(Stored data entries)
============

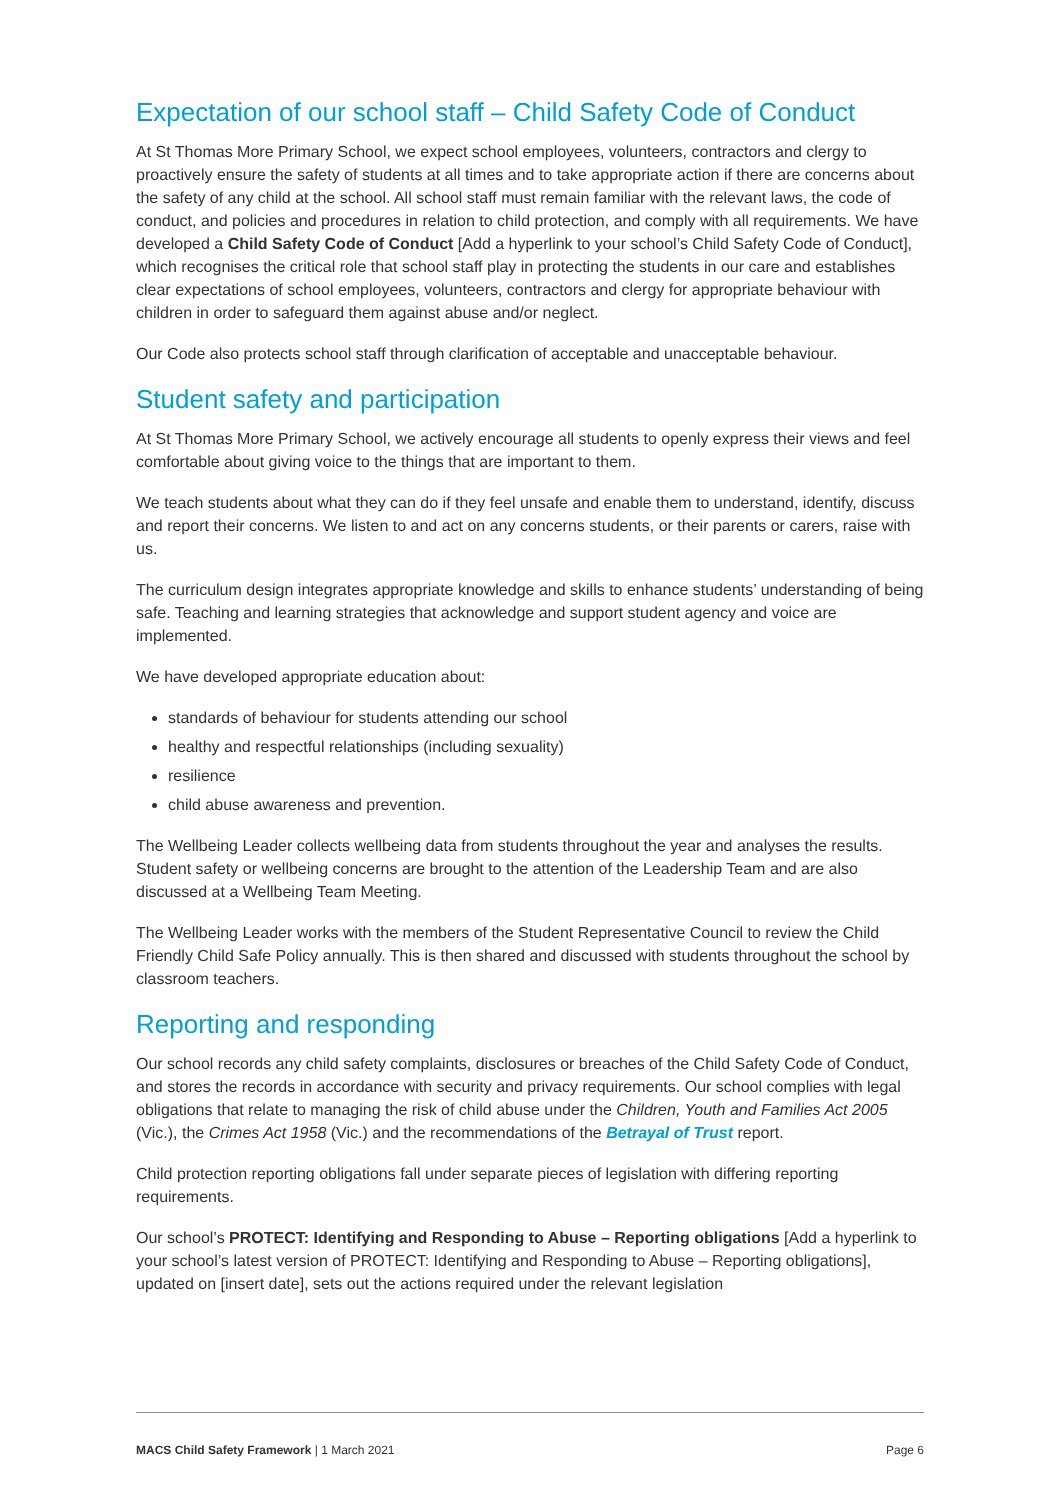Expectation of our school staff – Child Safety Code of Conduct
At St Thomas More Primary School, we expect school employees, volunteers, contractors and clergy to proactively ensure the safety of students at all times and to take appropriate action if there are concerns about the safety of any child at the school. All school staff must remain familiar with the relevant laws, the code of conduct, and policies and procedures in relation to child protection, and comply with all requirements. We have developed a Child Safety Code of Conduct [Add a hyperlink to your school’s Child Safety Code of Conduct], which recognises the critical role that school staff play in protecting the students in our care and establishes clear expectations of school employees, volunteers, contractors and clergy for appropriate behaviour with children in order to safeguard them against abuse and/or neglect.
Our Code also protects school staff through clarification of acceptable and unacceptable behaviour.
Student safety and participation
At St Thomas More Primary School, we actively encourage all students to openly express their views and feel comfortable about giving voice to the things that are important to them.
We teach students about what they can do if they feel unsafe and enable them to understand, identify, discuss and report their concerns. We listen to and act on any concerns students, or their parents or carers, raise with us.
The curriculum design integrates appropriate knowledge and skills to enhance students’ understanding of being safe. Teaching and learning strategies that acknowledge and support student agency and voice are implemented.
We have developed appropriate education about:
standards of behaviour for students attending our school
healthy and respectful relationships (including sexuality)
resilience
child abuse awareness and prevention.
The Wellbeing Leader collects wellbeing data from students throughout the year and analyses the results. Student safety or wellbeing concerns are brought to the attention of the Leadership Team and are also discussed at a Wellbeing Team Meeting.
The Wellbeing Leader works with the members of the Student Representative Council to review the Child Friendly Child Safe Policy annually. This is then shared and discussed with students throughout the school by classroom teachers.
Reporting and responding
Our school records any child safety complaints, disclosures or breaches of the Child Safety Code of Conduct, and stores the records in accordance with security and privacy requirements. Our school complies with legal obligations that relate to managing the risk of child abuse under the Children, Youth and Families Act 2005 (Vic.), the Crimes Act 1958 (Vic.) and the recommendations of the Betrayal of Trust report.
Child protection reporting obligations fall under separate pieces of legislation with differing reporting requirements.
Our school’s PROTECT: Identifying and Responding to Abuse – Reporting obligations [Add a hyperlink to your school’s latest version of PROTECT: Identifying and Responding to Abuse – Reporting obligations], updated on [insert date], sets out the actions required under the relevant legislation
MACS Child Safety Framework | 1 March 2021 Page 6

============

_Your instructions:_ Restate the data word for word, minus any images.

_The answer:_
Expectation of our school staff – Child Safety Code of Conduct
At St Thomas More Primary School, we expect school employees, volunteers, contractors and clergy to proactively ensure the safety of students at all times and to take appropriate action if there are concerns about the safety of any child at the school. All school staff must remain familiar with the relevant laws, the code of conduct, and policies and procedures in relation to child protection, and comply with all requirements. We have developed a Child Safety Code of Conduct [Add a hyperlink to your school’s Child Safety Code of Conduct], which recognises the critical role that school staff play in protecting the students in our care and establishes clear expectations of school employees, volunteers, contractors and clergy for appropriate behaviour with children in order to safeguard them against abuse and/or neglect.
Our Code also protects school staff through clarification of acceptable and unacceptable behaviour.
Student safety and participation
At St Thomas More Primary School, we actively encourage all students to openly express their views and feel comfortable about giving voice to the things that are important to them.
We teach students about what they can do if they feel unsafe and enable them to understand, identify, discuss and report their concerns. We listen to and act on any concerns students, or their parents or carers, raise with us.
The curriculum design integrates appropriate knowledge and skills to enhance students’ understanding of being safe. Teaching and learning strategies that acknowledge and support student agency and voice are implemented.
We have developed appropriate education about:
standards of behaviour for students attending our school
healthy and respectful relationships (including sexuality)
resilience
child abuse awareness and prevention.
The Wellbeing Leader collects wellbeing data from students throughout the year and analyses the results. Student safety or wellbeing concerns are brought to the attention of the Leadership Team and are also discussed at a Wellbeing Team Meeting.
The Wellbeing Leader works with the members of the Student Representative Council to review the Child Friendly Child Safe Policy annually. This is then shared and discussed with students throughout the school by classroom teachers.
Reporting and responding
Our school records any child safety complaints, disclosures or breaches of the Child Safety Code of Conduct, and stores the records in accordance with security and privacy requirements. Our school complies with legal obligations that relate to managing the risk of child abuse under the Children, Youth and Families Act 2005 (Vic.), the Crimes Act 1958 (Vic.) and the recommendations of the Betrayal of Trust report.
Child protection reporting obligations fall under separate pieces of legislation with differing reporting requirements.
Our school’s PROTECT: Identifying and Responding to Abuse – Reporting obligations [Add a hyperlink to your school’s latest version of PROTECT: Identifying and Responding to Abuse – Reporting obligations], updated on [insert date], sets out the actions required under the relevant legislation
MACS Child Safety Framework | 1 March 2021 Page 6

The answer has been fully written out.